Le chef de ce parti éliminé par le monde dit civilisé, en exil forcé depuis six ans, protégé des assassins par l’Union africaine et la Caricom, n’aurait pas le droit de rentrer chez lui parce qu’il dérangerait le jeu dont quelques anciens pays esclavagistes auraient fixé les règles ?
Certes, le passé est le passé. En tant que français qui n’a pas dédaigné de porter les armes pour son pays (ce qui n’est pas le cas de tous ceux qui me critiquent) je ne cherche pas à humilier ma patrie. Mais certains trous de mémoire ne sont-ils pas plus humiliants encore que certains repentirs ?
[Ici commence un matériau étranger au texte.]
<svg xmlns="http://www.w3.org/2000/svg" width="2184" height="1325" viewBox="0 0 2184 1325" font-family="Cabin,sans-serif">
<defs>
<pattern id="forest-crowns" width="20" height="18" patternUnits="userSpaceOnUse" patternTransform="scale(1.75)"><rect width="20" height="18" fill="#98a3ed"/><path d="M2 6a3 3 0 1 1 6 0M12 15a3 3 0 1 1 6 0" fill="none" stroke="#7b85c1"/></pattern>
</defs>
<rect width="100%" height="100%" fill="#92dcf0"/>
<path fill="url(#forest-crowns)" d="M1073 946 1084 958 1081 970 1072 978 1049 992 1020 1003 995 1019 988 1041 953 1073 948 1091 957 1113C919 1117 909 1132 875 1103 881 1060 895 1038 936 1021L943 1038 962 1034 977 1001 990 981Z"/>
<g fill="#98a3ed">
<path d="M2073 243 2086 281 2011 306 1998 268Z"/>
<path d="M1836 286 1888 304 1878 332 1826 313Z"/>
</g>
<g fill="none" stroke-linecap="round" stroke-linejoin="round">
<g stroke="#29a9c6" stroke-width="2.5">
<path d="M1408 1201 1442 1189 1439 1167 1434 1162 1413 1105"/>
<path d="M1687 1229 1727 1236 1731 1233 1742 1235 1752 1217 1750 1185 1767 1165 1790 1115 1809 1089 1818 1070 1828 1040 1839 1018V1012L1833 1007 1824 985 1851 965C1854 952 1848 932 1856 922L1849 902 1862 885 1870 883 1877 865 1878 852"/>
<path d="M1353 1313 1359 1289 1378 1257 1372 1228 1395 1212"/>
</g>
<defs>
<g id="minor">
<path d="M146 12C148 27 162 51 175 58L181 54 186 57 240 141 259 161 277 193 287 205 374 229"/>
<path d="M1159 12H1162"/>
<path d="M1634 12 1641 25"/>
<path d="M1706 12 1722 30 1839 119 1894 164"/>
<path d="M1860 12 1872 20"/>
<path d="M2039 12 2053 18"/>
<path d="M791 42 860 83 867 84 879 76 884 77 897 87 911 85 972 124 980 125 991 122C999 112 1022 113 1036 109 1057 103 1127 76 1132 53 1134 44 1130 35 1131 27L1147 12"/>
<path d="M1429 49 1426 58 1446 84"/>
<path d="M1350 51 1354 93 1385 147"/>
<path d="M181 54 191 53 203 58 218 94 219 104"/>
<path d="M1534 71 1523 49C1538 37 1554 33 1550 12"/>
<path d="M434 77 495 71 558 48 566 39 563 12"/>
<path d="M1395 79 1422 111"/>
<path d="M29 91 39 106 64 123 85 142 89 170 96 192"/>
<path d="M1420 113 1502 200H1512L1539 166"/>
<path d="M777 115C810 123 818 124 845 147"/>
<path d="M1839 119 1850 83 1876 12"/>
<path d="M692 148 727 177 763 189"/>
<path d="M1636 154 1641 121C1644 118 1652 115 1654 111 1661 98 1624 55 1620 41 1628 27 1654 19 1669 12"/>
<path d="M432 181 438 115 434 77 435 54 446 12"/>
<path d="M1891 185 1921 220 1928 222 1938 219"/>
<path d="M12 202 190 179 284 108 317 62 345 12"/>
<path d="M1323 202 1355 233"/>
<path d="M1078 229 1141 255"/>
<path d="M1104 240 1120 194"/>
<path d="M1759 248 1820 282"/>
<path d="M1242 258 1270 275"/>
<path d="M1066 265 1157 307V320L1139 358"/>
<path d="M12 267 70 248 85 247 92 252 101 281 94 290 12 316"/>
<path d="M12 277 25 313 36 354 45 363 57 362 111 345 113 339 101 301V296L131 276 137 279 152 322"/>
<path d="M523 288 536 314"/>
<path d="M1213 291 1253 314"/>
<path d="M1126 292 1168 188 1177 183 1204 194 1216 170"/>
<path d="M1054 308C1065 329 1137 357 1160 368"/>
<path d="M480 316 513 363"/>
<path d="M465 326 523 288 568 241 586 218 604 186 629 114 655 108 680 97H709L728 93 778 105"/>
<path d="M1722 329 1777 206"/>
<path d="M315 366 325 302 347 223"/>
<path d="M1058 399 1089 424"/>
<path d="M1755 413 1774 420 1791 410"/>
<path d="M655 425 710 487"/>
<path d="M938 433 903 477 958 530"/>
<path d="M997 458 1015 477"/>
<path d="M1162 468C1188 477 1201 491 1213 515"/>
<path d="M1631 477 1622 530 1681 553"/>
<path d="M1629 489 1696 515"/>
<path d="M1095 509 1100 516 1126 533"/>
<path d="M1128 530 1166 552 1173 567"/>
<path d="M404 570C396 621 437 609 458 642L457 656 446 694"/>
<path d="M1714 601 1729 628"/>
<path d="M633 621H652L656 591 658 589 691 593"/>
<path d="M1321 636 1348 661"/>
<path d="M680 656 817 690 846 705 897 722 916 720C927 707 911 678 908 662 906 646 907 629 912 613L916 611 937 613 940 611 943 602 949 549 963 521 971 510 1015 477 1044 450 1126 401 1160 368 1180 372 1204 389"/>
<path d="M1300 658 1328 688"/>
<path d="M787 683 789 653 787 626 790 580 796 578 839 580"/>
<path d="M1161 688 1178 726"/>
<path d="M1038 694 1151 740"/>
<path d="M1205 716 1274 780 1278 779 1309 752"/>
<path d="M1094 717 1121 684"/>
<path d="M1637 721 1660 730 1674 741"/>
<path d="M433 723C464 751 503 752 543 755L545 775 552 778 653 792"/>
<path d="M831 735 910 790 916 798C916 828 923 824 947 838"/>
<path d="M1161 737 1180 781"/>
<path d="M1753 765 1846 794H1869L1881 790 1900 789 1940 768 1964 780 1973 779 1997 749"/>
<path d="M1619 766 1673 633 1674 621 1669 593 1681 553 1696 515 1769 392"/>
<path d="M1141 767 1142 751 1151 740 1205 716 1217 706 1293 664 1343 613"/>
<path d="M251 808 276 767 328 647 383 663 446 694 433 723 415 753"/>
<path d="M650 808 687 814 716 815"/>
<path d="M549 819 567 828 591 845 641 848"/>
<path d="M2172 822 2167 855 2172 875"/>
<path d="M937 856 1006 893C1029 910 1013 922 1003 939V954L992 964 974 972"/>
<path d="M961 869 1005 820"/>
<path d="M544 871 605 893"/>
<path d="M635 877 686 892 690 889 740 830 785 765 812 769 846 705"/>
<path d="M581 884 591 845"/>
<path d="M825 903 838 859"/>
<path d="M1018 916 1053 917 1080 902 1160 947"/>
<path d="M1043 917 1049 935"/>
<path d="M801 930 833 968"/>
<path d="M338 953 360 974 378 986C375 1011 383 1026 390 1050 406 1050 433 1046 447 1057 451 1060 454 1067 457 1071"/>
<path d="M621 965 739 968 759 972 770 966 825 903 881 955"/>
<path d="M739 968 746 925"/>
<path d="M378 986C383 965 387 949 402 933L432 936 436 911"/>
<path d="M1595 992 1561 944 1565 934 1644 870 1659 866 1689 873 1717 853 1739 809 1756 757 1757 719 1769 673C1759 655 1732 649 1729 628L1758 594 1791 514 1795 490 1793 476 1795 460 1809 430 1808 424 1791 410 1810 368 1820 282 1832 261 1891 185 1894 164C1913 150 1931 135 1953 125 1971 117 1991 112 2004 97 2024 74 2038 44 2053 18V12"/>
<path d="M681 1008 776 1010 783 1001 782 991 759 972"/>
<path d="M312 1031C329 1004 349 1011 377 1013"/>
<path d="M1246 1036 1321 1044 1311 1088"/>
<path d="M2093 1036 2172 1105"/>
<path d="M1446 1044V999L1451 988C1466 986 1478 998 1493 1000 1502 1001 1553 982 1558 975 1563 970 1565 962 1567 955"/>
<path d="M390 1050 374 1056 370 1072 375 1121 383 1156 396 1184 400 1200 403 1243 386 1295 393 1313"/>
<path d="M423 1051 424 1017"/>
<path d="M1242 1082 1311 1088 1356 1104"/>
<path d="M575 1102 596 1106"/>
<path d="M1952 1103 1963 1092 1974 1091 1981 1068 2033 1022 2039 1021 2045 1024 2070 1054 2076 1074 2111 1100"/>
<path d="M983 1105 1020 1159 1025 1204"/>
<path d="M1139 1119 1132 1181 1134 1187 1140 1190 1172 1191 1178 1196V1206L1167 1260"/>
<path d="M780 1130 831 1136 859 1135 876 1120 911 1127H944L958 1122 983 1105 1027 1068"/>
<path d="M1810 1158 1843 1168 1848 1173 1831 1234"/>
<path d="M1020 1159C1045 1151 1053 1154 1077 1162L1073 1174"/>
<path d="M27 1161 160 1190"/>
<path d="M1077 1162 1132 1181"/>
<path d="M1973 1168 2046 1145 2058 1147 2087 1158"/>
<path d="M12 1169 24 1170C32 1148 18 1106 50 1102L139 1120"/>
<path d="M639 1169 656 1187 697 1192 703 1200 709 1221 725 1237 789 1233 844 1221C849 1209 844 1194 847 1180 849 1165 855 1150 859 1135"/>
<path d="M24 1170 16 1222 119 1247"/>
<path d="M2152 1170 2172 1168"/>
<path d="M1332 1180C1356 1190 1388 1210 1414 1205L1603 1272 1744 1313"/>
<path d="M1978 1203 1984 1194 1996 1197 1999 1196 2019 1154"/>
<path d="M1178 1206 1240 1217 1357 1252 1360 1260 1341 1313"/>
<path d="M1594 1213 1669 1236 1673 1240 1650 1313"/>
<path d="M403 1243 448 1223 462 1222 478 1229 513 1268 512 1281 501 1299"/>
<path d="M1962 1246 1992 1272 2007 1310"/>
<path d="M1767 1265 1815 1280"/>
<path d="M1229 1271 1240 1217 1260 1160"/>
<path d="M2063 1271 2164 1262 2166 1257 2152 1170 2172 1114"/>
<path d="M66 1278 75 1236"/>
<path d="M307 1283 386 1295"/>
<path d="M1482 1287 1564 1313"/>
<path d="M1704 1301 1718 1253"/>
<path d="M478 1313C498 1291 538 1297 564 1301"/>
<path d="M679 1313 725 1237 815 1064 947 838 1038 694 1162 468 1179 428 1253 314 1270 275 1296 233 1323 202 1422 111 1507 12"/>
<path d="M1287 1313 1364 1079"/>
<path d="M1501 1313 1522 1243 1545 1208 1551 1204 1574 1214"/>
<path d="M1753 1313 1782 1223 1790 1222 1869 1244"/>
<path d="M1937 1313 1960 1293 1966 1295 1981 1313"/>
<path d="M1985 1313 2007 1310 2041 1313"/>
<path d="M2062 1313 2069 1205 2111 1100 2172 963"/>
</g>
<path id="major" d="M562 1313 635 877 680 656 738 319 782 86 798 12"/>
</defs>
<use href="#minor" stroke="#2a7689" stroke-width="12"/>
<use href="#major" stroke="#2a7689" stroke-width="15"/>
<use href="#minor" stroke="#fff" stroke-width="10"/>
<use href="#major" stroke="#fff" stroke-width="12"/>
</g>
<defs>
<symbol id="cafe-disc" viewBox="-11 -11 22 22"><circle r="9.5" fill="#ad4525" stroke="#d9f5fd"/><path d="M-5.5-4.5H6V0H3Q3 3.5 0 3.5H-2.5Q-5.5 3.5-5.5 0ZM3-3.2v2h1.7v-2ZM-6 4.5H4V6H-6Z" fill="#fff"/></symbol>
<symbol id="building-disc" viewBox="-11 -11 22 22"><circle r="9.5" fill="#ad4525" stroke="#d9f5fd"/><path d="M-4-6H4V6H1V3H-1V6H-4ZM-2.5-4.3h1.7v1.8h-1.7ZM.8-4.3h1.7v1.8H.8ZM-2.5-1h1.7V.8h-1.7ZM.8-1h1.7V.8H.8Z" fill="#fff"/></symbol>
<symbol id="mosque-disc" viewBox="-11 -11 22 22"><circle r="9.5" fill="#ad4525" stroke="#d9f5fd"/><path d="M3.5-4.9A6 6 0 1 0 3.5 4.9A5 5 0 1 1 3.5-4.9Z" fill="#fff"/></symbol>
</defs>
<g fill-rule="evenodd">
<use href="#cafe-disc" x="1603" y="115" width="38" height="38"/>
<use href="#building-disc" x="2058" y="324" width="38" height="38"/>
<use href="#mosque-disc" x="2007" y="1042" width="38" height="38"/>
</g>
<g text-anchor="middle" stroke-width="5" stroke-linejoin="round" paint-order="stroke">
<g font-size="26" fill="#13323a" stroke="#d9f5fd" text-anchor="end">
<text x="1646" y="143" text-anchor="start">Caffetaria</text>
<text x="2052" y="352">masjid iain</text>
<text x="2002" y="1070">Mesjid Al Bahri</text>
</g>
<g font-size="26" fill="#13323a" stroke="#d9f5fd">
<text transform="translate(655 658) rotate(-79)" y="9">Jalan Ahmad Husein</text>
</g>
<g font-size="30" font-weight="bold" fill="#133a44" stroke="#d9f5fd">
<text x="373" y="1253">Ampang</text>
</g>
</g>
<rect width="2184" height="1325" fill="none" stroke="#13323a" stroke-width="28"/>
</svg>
J’observe que les chefs d’État de la République française se sont rendus dans tous les pays du monde. Tous les pays, sauf un : Haïti. Cette absence ne trahirait-elle pas un embarras ? Une gêne obscure ? La France n’a peut être pas de dette à l’égard d’Haïti. Mais n’aurait-elle pas un devoir ?
C’est pourquoi j’appelle le président de la République française, M. Nicolas Sarkozy, d’abord à débloquer, pour cette ancienne colonie, qui n’a pas renoncé à parler notre langue, une somme assez significative pour qu’elle n’ait pas l’air d’une misérable et indigne aumône qui ridiculiserait la France eu égard à l’effort consenti par d’autres nations qui n’ont, elles, rien à se reprocher.
Je l’appelle également à se rendre dès à présent en Haïti pour qu’il soit ainsi le premier chef d’État de la République à accomplir ce geste fort. Au nom de la dignité de la France, au nom de l’identité nationale dont il veut que nous débattions. Oui, de l’identité nationale, car, sans même tenir compte des dizaines de milliers de Français d’origine haïtienne qui apprécieraient ce signe de solidarité, Haïti, qui fit vivre pendant cent cinquante ans un Français sur huit, fait partie intégrante, comme l’histoire de l’esclavage, de l’identité nationale, aussi sûrement que ma part de refoulé fait partie de moi-même.
J’appelle du même coup le président de la République française à rendre à l’instant ses droits au plus méritant des Haïtiens de France, le général Alexandre Dumas, père du célèbre écrivain, qui s’est sacrifié pour la Révolution et la République et dont on refuse depuis deux cent huit ans, simplement à cause de sa couleur et de son origine, de lui rendre la place qu’il mérite dans le cœur et la mémoire des Français.
Voici que qu’écrivait le fils de ce héros en 1838 : Il serait bon que les Haïtiens apprissent à la vieille Europe, si fière de son antiquité et de sa civilisation, qu’ils n’ont cessé d’être français qu’après avoir fourni leur contingent de gloire à la France.